Ghana lies within three or four climatic belts, all of which are favourable for production of foodstuff, fish and meat.
From our beautiful beaches and lagoons across the various belts, through the mineral rich Eastern and Western regions into the Middle Belt and Savannah, there are conditions and opportunities for producing food – from vegetables and staples like yam and cassava through cereals like rice and maize.
That is why the world gets shocked when Ghana suffers or complains about droughts and famine, as we saw under Kutu Acheampong and Jerry Rawlings’s military governments in 1977 and 1983 respectively.
We almost had a similar situation under former President John Dramani Mahama, when we grew negative in agriculture, with an ambitious agricultural programme called Savannah Accelerated Development Authority (SADA) on the drawing table and in the mill.
Still challenging
Under COVID-19 and the Russia-Ukraine conflict, the picture on the ground is still one of capacity to sustain food production and processing in volumes that ensure and sustain food security.

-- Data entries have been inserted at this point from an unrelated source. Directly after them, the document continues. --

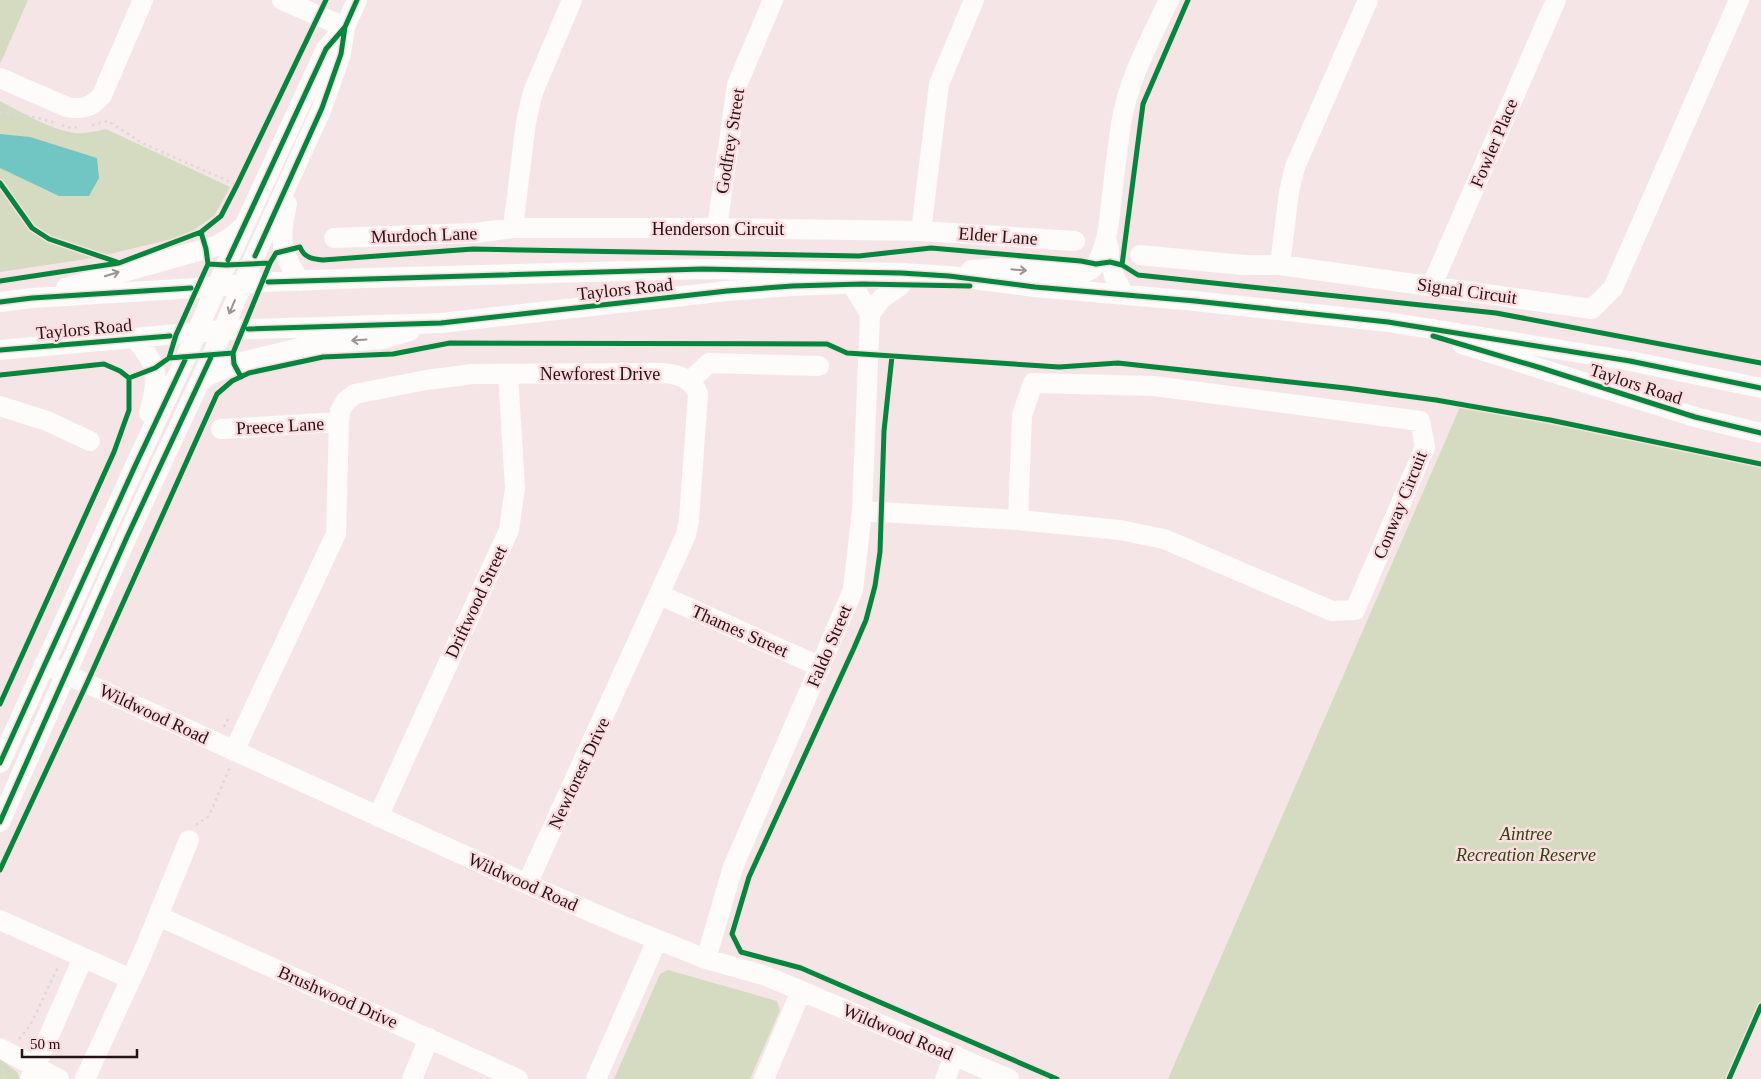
<svg xmlns="http://www.w3.org/2000/svg" width="1761" height="1079" font-family="Georgia,serif">
	<style>
		.green { fill: #d4dbc1 }
		.water { fill: #71c6c4 }
		.lines { fill: none; stroke-linecap: round; stroke-linejoin: round }
		.path { stroke: #ddd8d8; stroke-width: 2.5; stroke-dasharray: 2.5 4; stroke-linecap: butt }
		.minor { stroke: #fefbfb; stroke-width: 20 }
		.cycleway-casing { stroke: #fedde0; stroke-width: 8 }
		.cycleway { stroke: #00873e; stroke-width: 5 }
		.oneway { stroke: #9c9293 }
		.labels { text-anchor: middle; dominant-baseline: central; stroke-width: 5; stroke-linejoin: round; paint-order: stroke }
		.street-label { font-size: 18px; fill: #241214; stroke: #fedde0 }
		.park-label { font-size: 18px; font-style: italic; fill: #2c4510; stroke: #fedde0 }
	</style>
	<rect width="100%" height="100%" fill="#f6e5e6"/>
	<path class="green" d="M 0,0 L 28,0 L 1,62 L 0,62 Z
		M 0,101 C 24,113 48,129 75,133 C 85,134 96,131 106,129 L 230,187 L 214,216 L 185,236 L 93,258 L 0,272 Z
		M 1460,407 L 1677,448 L 1761,467 L 1761,1012 L 1732,1079 L 1168,1079 Z
		M 668,970 L 777,1001 L 780,1010 L 750,1079 L 614,1079 L 660,974 Z
		M 0,1059 L 17,1072 L 20,1079 L 0,1079 Z"/>
	<path class="water" d="M 0,134 L 30,137 L 97,158 L 99,178 L 89,196 L 59,196 L 0,168 Z"/>
	<g class="lines">
		<path class="path" d="M 0,113 C 18,113 37,117 55,123
			M 62,125 L 71,128 L 79,127
			M 92,125 L 108,121 L 142,143 L 237,185
			M 224,727 L 228,719
			M 196,825 L 209,816 L 230,767
			M 19,1039 L 31,1024 L 59,965
			M 2,1069 L 4,1079"/>
		<path class="minor" d="M 282,0 L 345,27
			M 572,0 L 533,92 L 526,122 L 513,228 L 717,228 L 921,231 L 939,84 L 974,0
			M 1368,0 L 1295,167 L 1289,192 L 1280,265 L 1592,309 L 1613,288 L 1739,0
			M 0,78 L 67,107 C 83,110 92,107 102,95 L 143,0
			M 287,204 C 279,238 280,252 300,281
			M 717,228 L 737,85 L 773,0
			M 921,231 L 1075,241
			M 334,238 L 475,233 L 513,228
			M 1107,240 L 1114,276 L 1124,294
			M 1140,255 L 1243,265 L 1280,265
			M 971,270 L 1000,268 L 1074,274 C 1084,273 1091,272 1097,263 C 1107,245 1109,224 1111,204 C 1114,178 1117,151 1121,124 C 1128,80 1150,40 1169,0
			M 852,284 L 870,314
			M 1432,285 L 1556,0
			M 66,288 L 216,246 L 231,237 L 243,227
			M 0,302 L 32,298 L 196,288 L 263,282 L 366,278 L 703,269 L 901,273 L 949,276 L 1035,287 L 1195,301 L 1388,322 L 1630,361 L 1761,388
			M 870,314 L 881,299 L 901,285
			M 134,338 C 160,366 159,378 149,413
			M 1462,344 L 1695,417 L 1761,433
			M 0,350 L 222,330 L 441,323 L 727,291 L 792,286 L 843,284
			M 690,381 L 709,363 L 819,366
			M 199,384 L 207,376 L 234,364 L 312,345 L 383,339 L 410,331
			M 0,406 L 47,421 L 90,441
			M 221,429 L 339,422
			M 862,511 L 1018,520 L 1120,530 L 1164,539 L 1332,611 L 1355,610 L 1425,447 L 1420,421 L 1154,386 L 1033,383 L 1022,415 L 1018,520
			M 660,595 L 821,667
			M 44,664 L 527,884 L 621,925 L 706,959 L 766,976 L 1009,1079
			M 234,751 L 336,534 L 339,422 L 340,411 L 346,401 L 355,394 L 426,380 L 473,374 L 662,373 C 678,374 692,378 698,394 L 689,520 L 686,535 L 527,884
			M 0,763 L 135,466 L 186,357 L 226,265 L 326,49 L 345,27 L 357,0
			M 378,817 L 509,530 L 515,488 L 508,374
			M 0,822 L 127,537 L 210,360 L 256,253 L 322,108 L 341,54 L 345,27
			M 158,916 L 518,1079
			M 0,920 L 131,979
			M 706,959 L 733,867 L 853,590 L 862,511 L 870,314
			M 0,1048 L 59,1079
			M 30,1079 L 83,958
			M 85,1079 L 142,955 L 189,840
			M 412,1079 L 429,1038
			M 596,1079 L 657,940
			M 764,1079 L 801,991
			M 945,1079 L 955,1055"/>
		<g class="cycleway-casing">
			<path id="cycleway" d="M 0,183 L 32,228 L 49,239 L 117,262
				M 201,232 L 221,216 L 237,185 L 326,0
				M 255,256 L 322,108 L 341,54 L 345,27
				M 228,260 L 326,49 L 345,27 L 357,0
				M 1122,265 L 1143,104 L 1188,0
				M 0,281 L 119,263 L 201,232 L 206,249 L 208,264 L 226,265 L 270,263 L 276,253 L 300,247 C 304,258 313,259 323,260 L 473,249 L 859,256 L 931,248 L 1081,261 L 1096,264 L 1110,262 L 1122,265 L 1138,275 L 1496,313 L 1761,363
				M 268,282 L 703,269 L 901,273 L 949,276 L 1035,287 L 1195,301 L 1388,322 L 1630,361 L 1761,388
				M 0,302 L 32,298 L 191,288
				M 248,329 L 441,323 L 727,291 L 792,286 L 862,284 L 970,286
				M 1433,336 L 1541,368 L 1695,417 L 1761,433
				M 0,350 L 170,336
				M 233,353 L 270,263
				M 892,356 L 884,431 L 880,552 L 875,586 L 866,620 L 854,648 L 749,877 L 732,934 L 741,952 L 801,968 L 1057,1079
				M 169,358 L 176,335 L 208,264
				M 0,375 L 104,364 L 120,371 L 129,378 L 129,410 L 114,452 L 0,704
				M 129,378 L 155,368 L 169,358 L 233,353 L 234,364 L 241,377
				M 0,763 L 135,466 L 185,360
				M 0,822 L 127,537 L 212,355
				M 0,870 L 87,683 L 217,394 L 232,381 L 249,373 L 323,357 L 393,354 L 450,343 L 827,344 L 847,353 L 1059,367 L 1118,363 L 1346,388 L 1436,400 L 1550,420 L 1761,464
				M 1729,1079 L 1761,1006"/>
		</g>
		<use href="#cycleway" class="cycleway"/>
	</g>
	<defs><path id="oneway-shaft" d="M-6 0H5M1.5-3L5.5 0L1.5 3" fill="none" stroke-width="1.6" stroke-linecap="round" stroke-linejoin="round" transform="scale(1.25)"/></defs>
	<g class="oneway">
		<use href="#oneway-shaft" transform="translate(1019 270) rotate(5)"/>
		<use href="#oneway-shaft" transform="translate(112 274) rotate(-17)"/>
		<use href="#oneway-shaft" transform="translate(232 307) rotate(113)"/>
		<use href="#oneway-shaft" transform="translate(359 340) rotate(176)"/>
	</g>
	<g class="labels">
		<g class="street-label">
			<text transform="translate(730 141) rotate(-81)">Godfrey Street</text>
			<text transform="translate(1494 143) rotate(-67)">Fowler Place</text>
			<text x="718" y="229">Henderson Circuit</text>
			<text transform="translate(424 235) rotate(-2)">Murdoch Lane</text>
			<text transform="translate(998 236) rotate(4)">Elder Lane</text>
			<text transform="translate(625 289) rotate(-6)">Taylors Road</text>
			<text transform="translate(1467 291) rotate(8)">Signal Circuit</text>
			<text transform="translate(84 329) rotate(-5)">Taylors Road</text>
			<text x="600" y="374">Newforest Drive</text>
			<text transform="translate(1636 384) rotate(18)">Taylors Road</text>
			<text transform="translate(280 426) rotate(-3)">Preece Lane</text>
			<text transform="translate(1400 505) rotate(-68)">Conway Circuit</text>
			<text transform="translate(476 602) rotate(-65)">Driftwood Street</text>
			<text transform="translate(740 631) rotate(24)">Thames Street</text>
			<text transform="translate(829 646) rotate(-67)">Faldo Street</text>
			<text transform="translate(154 714) rotate(25)">Wildwood Road</text>
			<text transform="translate(579 773) rotate(-65)">Newforest Drive</text>
			<text transform="translate(523 882) rotate(24)">Wildwood Road</text>
			<text transform="translate(338 997) rotate(24)">Brushwood Drive</text>
			<text transform="translate(898 1032) rotate(23)">Wildwood Road</text>
		</g>
		<g class="park-label">
			<text x="1526" y="834">Aintree<tspan x="1526" dy="21">Recreation Reserve</tspan></text>
		</g>
	</g>
	<path d="M22 1049v8h115v-8" fill="none" stroke="#241214" stroke-width="2.5"/>
	<text x="30" y="1049" font-size="15" fill="#241214" stroke="#fedde0" stroke-width="4" paint-order="stroke">50 m</text>
</svg>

This is in spite of recent breakthroughs that saw the nation exporting to Togo and Burkina Faso, and further onto the international market under the incumbent government’s several agro initiatives like Planting for Food and Jobs and Planting for Export.

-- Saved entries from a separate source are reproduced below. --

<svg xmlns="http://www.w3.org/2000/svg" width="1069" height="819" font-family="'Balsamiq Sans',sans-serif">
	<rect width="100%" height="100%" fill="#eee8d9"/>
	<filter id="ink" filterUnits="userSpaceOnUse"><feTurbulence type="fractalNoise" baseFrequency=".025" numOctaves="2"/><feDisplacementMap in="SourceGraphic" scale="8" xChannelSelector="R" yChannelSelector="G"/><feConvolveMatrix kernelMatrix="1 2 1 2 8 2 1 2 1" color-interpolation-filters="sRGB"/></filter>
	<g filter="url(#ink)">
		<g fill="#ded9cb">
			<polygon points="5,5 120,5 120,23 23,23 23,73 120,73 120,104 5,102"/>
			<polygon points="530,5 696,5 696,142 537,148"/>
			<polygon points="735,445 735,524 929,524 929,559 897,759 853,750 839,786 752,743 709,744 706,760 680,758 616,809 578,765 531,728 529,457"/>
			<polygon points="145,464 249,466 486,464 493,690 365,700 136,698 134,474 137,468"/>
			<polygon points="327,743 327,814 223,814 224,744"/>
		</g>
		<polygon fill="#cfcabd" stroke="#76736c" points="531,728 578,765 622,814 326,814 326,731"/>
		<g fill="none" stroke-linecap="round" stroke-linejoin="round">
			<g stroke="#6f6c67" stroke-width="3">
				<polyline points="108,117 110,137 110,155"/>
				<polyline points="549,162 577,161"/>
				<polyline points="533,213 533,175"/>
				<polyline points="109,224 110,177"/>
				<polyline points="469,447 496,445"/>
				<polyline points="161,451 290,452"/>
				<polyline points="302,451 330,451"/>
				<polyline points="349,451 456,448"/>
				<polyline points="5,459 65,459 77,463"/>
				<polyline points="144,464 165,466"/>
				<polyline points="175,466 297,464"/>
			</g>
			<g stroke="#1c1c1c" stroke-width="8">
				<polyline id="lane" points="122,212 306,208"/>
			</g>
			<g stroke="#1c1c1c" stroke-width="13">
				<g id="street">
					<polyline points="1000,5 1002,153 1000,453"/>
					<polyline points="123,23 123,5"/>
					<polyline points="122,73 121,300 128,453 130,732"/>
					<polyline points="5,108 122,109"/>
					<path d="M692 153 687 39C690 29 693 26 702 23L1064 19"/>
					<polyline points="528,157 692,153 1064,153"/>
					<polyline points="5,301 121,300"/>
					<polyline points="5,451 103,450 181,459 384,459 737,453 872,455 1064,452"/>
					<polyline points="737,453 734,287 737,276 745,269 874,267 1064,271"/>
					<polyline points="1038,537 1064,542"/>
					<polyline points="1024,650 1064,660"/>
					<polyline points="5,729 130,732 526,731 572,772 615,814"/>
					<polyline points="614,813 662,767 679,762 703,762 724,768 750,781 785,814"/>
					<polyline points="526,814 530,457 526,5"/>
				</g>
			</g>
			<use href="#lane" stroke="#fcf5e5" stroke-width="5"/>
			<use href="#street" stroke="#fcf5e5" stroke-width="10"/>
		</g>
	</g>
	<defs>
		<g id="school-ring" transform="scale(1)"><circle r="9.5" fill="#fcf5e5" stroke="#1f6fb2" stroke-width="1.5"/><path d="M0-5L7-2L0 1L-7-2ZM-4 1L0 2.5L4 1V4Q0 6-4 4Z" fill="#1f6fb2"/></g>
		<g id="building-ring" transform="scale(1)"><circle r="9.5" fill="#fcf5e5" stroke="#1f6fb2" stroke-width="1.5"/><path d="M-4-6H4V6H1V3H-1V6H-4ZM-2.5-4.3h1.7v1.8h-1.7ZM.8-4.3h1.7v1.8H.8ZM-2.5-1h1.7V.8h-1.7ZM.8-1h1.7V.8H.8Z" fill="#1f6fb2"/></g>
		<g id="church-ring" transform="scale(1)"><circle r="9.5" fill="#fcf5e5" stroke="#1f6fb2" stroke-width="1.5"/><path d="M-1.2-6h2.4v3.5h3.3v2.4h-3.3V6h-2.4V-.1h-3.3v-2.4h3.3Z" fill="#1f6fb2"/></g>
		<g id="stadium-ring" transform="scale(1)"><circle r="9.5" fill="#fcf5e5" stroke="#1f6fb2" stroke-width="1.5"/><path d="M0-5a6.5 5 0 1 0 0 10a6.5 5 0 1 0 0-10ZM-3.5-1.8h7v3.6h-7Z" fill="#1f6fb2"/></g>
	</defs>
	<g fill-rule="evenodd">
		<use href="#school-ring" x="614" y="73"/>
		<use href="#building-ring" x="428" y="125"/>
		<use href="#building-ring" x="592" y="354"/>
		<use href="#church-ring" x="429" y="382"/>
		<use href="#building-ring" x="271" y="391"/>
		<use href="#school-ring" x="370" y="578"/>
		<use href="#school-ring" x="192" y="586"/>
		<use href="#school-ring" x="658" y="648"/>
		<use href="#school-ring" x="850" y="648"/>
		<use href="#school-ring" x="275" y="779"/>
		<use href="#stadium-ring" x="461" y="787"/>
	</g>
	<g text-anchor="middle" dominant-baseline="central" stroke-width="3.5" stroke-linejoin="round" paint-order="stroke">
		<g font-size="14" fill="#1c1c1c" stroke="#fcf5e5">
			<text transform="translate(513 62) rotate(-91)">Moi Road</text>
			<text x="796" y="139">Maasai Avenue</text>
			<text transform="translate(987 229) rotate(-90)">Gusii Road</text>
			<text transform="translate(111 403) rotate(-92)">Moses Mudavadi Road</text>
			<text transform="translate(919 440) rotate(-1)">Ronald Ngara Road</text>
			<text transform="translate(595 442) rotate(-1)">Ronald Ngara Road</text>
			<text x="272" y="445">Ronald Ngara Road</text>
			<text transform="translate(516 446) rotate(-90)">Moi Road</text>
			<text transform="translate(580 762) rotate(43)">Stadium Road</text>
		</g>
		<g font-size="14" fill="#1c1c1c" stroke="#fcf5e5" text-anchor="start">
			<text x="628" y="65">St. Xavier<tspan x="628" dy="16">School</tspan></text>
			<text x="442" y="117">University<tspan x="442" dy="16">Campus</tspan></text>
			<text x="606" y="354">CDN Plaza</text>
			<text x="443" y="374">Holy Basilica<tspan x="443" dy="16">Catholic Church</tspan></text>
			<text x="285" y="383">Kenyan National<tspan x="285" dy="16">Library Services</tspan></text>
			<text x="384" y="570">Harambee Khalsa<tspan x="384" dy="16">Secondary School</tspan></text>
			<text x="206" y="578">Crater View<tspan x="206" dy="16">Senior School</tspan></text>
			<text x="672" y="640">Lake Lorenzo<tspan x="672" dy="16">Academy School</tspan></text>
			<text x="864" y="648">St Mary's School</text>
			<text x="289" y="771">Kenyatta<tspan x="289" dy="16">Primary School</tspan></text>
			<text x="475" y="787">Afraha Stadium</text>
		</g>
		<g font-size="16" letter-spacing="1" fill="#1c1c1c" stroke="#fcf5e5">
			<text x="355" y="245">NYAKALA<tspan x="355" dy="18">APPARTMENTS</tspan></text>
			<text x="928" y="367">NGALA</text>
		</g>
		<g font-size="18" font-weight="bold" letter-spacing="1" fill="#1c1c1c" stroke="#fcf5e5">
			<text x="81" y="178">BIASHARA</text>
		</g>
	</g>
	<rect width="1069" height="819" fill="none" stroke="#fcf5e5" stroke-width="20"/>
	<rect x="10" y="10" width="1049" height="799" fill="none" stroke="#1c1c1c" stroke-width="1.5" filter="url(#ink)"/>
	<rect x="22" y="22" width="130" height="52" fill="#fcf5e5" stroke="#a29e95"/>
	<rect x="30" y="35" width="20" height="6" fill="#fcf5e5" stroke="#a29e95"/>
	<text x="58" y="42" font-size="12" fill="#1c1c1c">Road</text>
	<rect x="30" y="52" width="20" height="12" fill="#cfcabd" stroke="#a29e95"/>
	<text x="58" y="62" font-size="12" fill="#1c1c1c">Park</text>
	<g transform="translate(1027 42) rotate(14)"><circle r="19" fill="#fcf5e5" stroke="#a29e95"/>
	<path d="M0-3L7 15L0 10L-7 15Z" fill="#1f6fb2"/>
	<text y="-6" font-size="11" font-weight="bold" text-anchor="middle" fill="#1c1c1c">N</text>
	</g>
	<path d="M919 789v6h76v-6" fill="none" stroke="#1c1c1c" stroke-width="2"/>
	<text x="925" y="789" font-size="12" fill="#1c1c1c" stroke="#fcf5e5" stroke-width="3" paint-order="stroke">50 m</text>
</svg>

The embarrassing scenario to that twist was the recent saga of lack of food to feed students in our secondary schools and lack of cash to pay where the foodstuffs were available.
Opportunities in crisis
Various educational institutions have been taking young graduates through training programmes in agriculture, in an effort at making them future entrepreneurs. Unfortunately, after their training, they still look up to government for employment, instead of beginning in small, humble ways to do something on their own.
Every smart student of agriculture knows that beyond the projects that come occasionally to the faculties, there are always opportunities for innovation in that particular sector, including snail farming, piggery or livestock (rabbits, goat and sheep).
Thankfully, support systems exist for some of these areas, little and insignificant as they may seem.
Yam exports
The report about government having set up a $10 million facility to support export in the yam sector, in further expanding it, offers some hope in typical yam-producing communities within the Oti Region and Savannah Belts.
Beyond maintaining Ghana’s lead spot, it encourages more and more people, particularly youth within such communities, to look for opportunities to improve lives and livelihoods.
Available records show opportunities for government to employ the teeming graduates that pass out of our universities each year hovering poorly at a mere five per cent. The situation should therefore provide opportunities for growth in the private sector, instead of gloom that pushes needless political agenda.
Global crisis
One of the important lessons COVID-19 and the Russia-Ukraine crisis have taught humanity is that agribusiness and food security, for that matter, will continue to be the most critical areas that deserve the attention of any serious government.
And as long as farmers – crop and livestock – are protected and encouraged, life would be better across the global socio-political spectrum, as we are witnessing today in the relevance of food security in critical periods.
It is therefore the opinion of the Daily Statesman that while government breaks its back designing such opportunities and arranging facilities to support implementation, Ghana’s youth will take advantage of the tide and swim into beckoning opportunities.
Young people need not be told that between education and success, the invaluable link is simply tapping timeously into opportunities.